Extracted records
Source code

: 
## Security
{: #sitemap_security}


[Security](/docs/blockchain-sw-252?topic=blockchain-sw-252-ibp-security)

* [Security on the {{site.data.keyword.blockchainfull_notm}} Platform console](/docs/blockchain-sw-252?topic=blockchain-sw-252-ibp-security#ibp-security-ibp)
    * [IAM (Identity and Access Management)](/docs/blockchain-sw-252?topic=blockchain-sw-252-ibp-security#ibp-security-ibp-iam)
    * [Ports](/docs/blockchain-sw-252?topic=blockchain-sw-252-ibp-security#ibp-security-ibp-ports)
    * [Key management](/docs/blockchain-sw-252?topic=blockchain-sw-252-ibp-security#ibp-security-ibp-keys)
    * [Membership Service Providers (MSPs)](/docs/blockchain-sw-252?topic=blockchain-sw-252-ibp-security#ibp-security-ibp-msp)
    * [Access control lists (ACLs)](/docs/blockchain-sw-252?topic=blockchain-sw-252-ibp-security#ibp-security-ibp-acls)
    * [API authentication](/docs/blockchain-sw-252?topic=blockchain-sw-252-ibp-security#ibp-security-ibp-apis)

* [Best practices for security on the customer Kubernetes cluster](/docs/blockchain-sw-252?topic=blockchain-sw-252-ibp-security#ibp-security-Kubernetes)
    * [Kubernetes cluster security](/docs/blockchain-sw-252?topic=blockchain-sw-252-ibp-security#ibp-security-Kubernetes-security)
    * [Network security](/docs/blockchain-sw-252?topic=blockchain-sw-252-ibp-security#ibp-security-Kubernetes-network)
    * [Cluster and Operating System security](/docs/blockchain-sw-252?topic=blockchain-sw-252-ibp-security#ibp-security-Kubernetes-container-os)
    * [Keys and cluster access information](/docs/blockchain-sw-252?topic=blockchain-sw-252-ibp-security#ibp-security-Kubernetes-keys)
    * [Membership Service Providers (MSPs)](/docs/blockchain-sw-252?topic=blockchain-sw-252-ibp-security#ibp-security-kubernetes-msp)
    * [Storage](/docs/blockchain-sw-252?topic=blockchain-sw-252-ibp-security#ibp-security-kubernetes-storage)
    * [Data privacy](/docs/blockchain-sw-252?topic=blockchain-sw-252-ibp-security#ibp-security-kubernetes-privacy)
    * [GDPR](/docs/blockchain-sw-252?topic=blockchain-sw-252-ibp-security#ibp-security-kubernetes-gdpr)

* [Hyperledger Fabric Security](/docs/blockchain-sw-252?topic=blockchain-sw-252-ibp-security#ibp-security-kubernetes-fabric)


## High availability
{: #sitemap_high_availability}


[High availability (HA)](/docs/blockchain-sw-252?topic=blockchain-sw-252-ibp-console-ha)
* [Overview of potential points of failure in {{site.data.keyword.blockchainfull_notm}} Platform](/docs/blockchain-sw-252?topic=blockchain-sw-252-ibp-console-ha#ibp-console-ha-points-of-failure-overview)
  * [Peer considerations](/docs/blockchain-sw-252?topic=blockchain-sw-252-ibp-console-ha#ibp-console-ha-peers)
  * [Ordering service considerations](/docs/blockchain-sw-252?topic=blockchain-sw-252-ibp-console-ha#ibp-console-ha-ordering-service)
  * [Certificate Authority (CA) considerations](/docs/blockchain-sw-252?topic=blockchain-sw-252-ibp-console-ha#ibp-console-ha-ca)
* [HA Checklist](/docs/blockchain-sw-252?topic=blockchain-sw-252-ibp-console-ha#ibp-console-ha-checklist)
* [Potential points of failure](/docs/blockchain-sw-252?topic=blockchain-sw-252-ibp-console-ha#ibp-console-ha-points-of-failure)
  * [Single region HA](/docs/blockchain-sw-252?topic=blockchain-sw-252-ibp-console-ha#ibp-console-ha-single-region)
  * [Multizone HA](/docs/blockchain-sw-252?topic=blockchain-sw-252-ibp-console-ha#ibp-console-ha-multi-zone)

*ASSIGNMENT*.
Copy out every line from the data above that has "points" in it.

*SOLVED PROBLEM*.
* [Overview of potential points of failure in {{site.data.keyword.blockchainfull_notm}} Platform](/docs/blockchain-sw-252?topic=blockchain-sw-252-ibp-console-ha#ibp-console-ha-points-of-failure-overview)
* [Potential points of failure](/docs/blockchain-sw-252?topic=blockchain-sw-252-ibp-console-ha#ibp-console-ha-points-of-failure)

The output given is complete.